Interestingly, the Court acknowledged the artificiality in distinguishing the Nexus share transactions from the other investments, implying that all the taxpayer’s transactions should be treated as on revenue account.
Second finding: business operation or commercial transaction
The Primary Judge had earlier found that the shares were not acquired in a business operation and commercial transaction, but rather, they were acquired as an ordinary private investment. However, the majority in the Full Federal Court disagreed with the Primary Judge's finding, stating that the mere fact a transaction has been undertaken privately does not mean that any gain is necessarily on capital account.
Justice Steward, in the Federal Court, focused on the following factors as the basis for the decision:
- An intention existed at the time of the acquisition of each share of profit making from their sale.
- The taxpayer had a sophisticated plan to generate cash profits within 4 to 5 years.
- The taxpayer acquired the shares in a systematic way on 64 occasions.
- The taxpayer actively participated in the value generation from the share transactions.

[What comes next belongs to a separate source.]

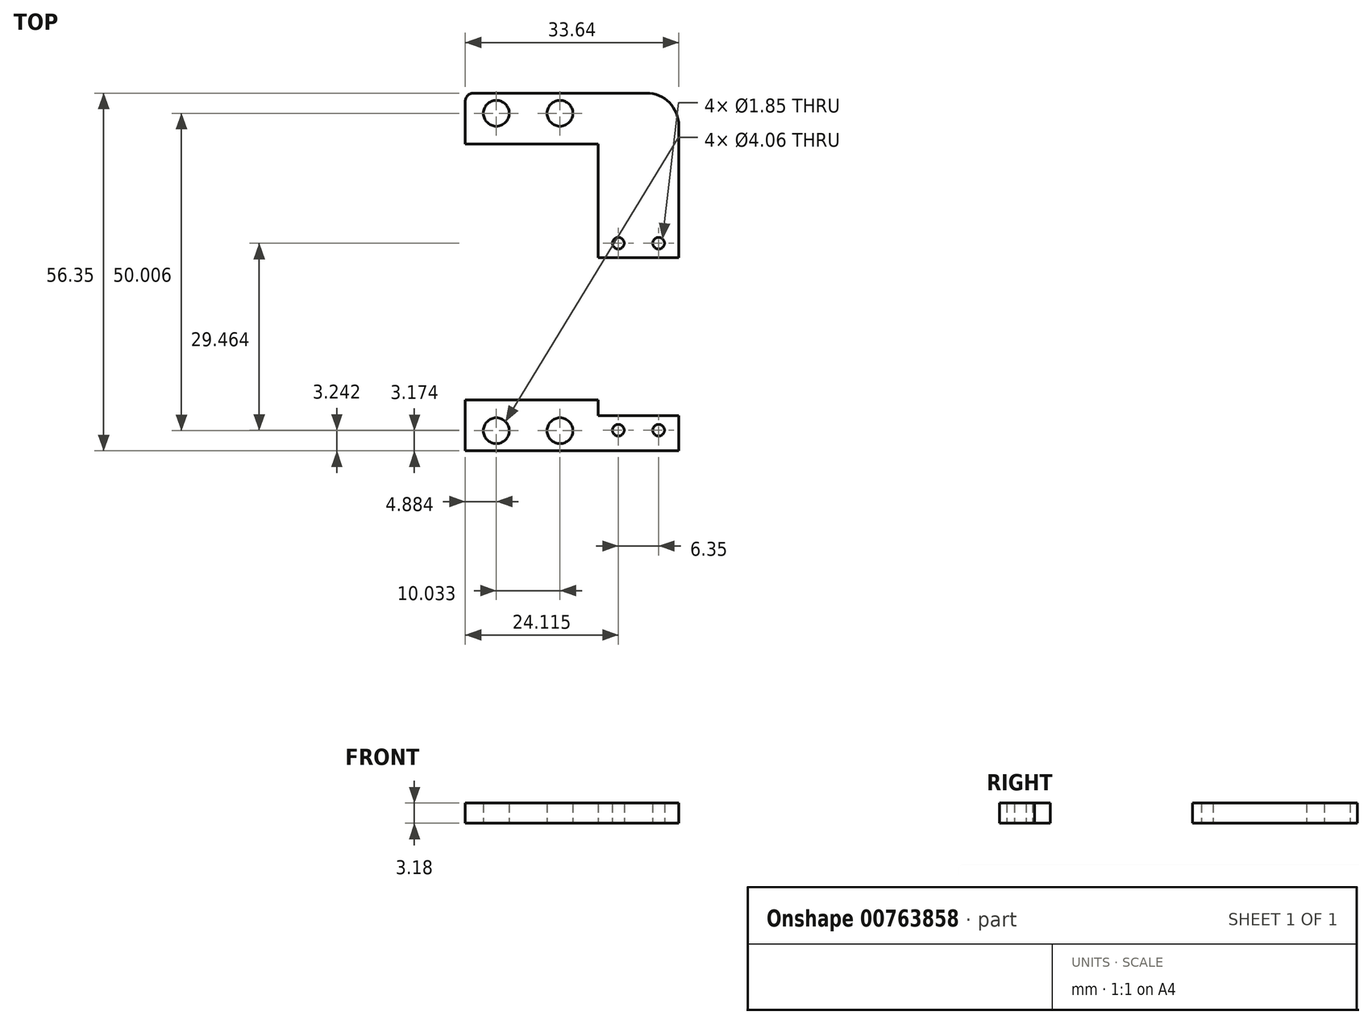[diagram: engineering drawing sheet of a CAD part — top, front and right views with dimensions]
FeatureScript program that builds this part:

- The taxpayer used his business knowledge and experience in determining whether to buy or sell shares.
- The taxpayer acted as a “business person” would have in acquiring shares to obtain a profit on sale.
For these reasons, the Court found that the Myer Emporium principle was satisfied and held that the loss was incurred on revenue account and not capital account.
Character of gains made on isolated transactions
The Court also stated:
- The share losses could not really be characterised as arising from an isolated trade.
- There is no absolute rule that can be relied on to state that shares acquired by individuals or private investors are held on capital account. The actual position must be determined on a case by case basis.
- The way that a taxpayer characterises a transaction is irrelevant.
- If shares are acquired by an individual for their dividend yield and long-term growth they are likely to be held on capital account.
What does this mean?
Greig is an important decision regarding the principles governing how gains or losses from share transactions are to be treated. Of course while the decision is heavily dependent on the facts, this decision has now established that the Myer Emporium principle can apply even where the taxpayer is not otherwise engaged in a business.
The significance of the finding for individuals or trusts is twofold:
- If gains from the sale or disposal of shares are treated as being on revenue rather than capital account they will be taxable at an individual's marginal rate of tax without the benefit of the CGT discount (if applicable).
- Losses from the sale or disposal of shares on revenue account can be applied against either income or capital gains. Capital losses, by contrast, can only be applied against capital gains, not against income.
Private investors should not assume proceeds from selling shares are on capital account. Although Justice Steward acknowledged that a private investor may not have the same knowledge and experience as the taxpayer in this case, less sophisticated taxpayers who acquire investments in a systematic and business-like manner may have gains from the investments taxed on revenue account.
The COVID-19 pandemic has resulted in considerable volatility in the stock market. This will necessarily increase focus by investors on the characterisation of losses from these types of transactions and the ability to utilise those losses against other income.
A cautionary note, however, is the statement of the Court that there was nothing to distinguish the profitable trades in relation to which the taxpayer claimed to be an investor from the loss-making ones held to be on revenue account. This could signal heightened interest by the ATO toward investors generally on the characterisation of profits from share transactions.
While the assets under consideration in of Greig were shares, the same principles can be applied to other asset classes, including real estate.